A $363.8-million draft Winnipeg School Division budget drew all of seven residents to speak Monday night -- and that's a better turnout than usual.
No one really proposed much that would put a dent either way in the proposed 6.8 per cent tax increase if trustees were swayed.
Retired teacher Terry Clifford made his annual visit to warn trustees he was making a pre-emptive strike lest anyone get any notions about cutting back the nursery program the way a 1990s WSD board did.
University of Winnipeg math Prof. Anna Stokke said $57,000 in new money to improve math education certainly didn't cut it, not when you're talking roughly 34,000 students.
"We need to see more than that to go toward improving math education," said Stokke, who hasn't noticed any special math resources for her kids at Robert H. Smith School.
Ralph Brown School parent Christa Traczuk said there's no reason similar schools with more single parents should be getting milk subsidies denied to kids at her school.
Stanley Knowles parent Heather Grant-Jury told the board $1,000 a month would mean parents would no longer have to pay $25 a month for lunch supervision.
Grant-Jury said the parents are raising money for wiring in the school and an outdoor basketball court. "We could ask for those monies, but we know those monies don't exist," she said.
There were two delegations, one walk-on, and four members of the crowd who spoke to a meeting that lasted barely an hour to hear how to spend almost 18 per cent of the public school money in all of Manitoba.
Secretary-treasurer Rene Appelmans said while Education Minister Nancy Allan has increased provincial grants 2.3 per cent on its share of the $2.026-billion public education system, she gave WSD only 0.6 per cent after a flat zero a year ago.
With 120 fewer students this year, the division will cut $746,000 worth of staff through attrition.
The increase would amount to $95.89 on a home assessed at a value of $200,000.
Draft budgets in the city call for tax increases ranging from 2.5 per cent in River East Transcona to 6.8 per cent in Winnipeg.
Louis Riel is looking at 3.7 per cent, Pembina Trails 3.4, Seine River 3.7, Seven Oaks 4.76 and St.

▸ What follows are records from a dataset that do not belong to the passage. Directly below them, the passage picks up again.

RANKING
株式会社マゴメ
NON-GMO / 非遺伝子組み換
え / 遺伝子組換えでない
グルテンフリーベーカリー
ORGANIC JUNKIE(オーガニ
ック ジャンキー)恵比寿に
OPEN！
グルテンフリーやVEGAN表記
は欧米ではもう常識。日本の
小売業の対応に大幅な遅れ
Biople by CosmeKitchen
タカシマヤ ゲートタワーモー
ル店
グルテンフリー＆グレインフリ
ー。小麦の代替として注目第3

James-Assiniboia 5.14 per cent -- SJA holds its budget forum Wednesday evening at 7 p.m. at the board offices at 2574 Portage Ave. at Moray.

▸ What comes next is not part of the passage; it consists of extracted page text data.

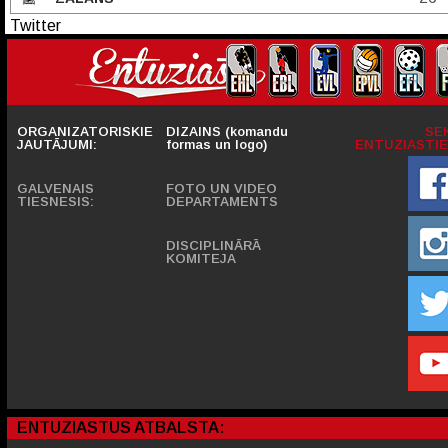
Twitter
ORGANIZATORISKIE
DIZAINS (komandu
SE
JAUTĀJUMI:
formas un logo)
ENTUZIASTIE
GALVENAIS
FOTO UN VIDEO
TIESNESIS:
DEPARTAMENTS
DISCIPLINĀRĀ
KOMITEJA
ENTUZIASTUS ATBALSTA:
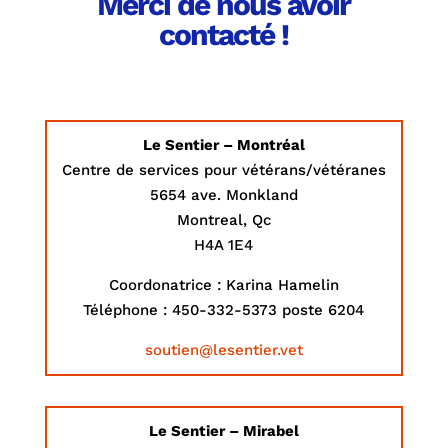
Merci de nous avoir
contacté !
Le Sentier – Montréal
Centre de services pour vétérans/vétéranes
5654 ave. Monkland
Montreal, Qc
H4A 1E4
Coordonatrice : Karina Hamelin
Téléphone : 450-332-5373 poste 6204
soutien@lesentier.vet
Le Sentier – Mirabel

Only Seven Oaks and Seine River received substantial increases in provincial operating grants, 4.92 per cent in Seven Oaks -- where enrolment growth slowed to two per cent, half of what was forecast -- and 3.7 per cent in Seine River.
St. James-Assiniboia, River East Transcona, and Louis Riel got no increase from the province, and would have lost money over last year had Allan not announced school divisions would be guaranteed zero as a minimum. Pembina Trails has only a 0.1 per cent increase.
Boards must set their mill rates by March 15.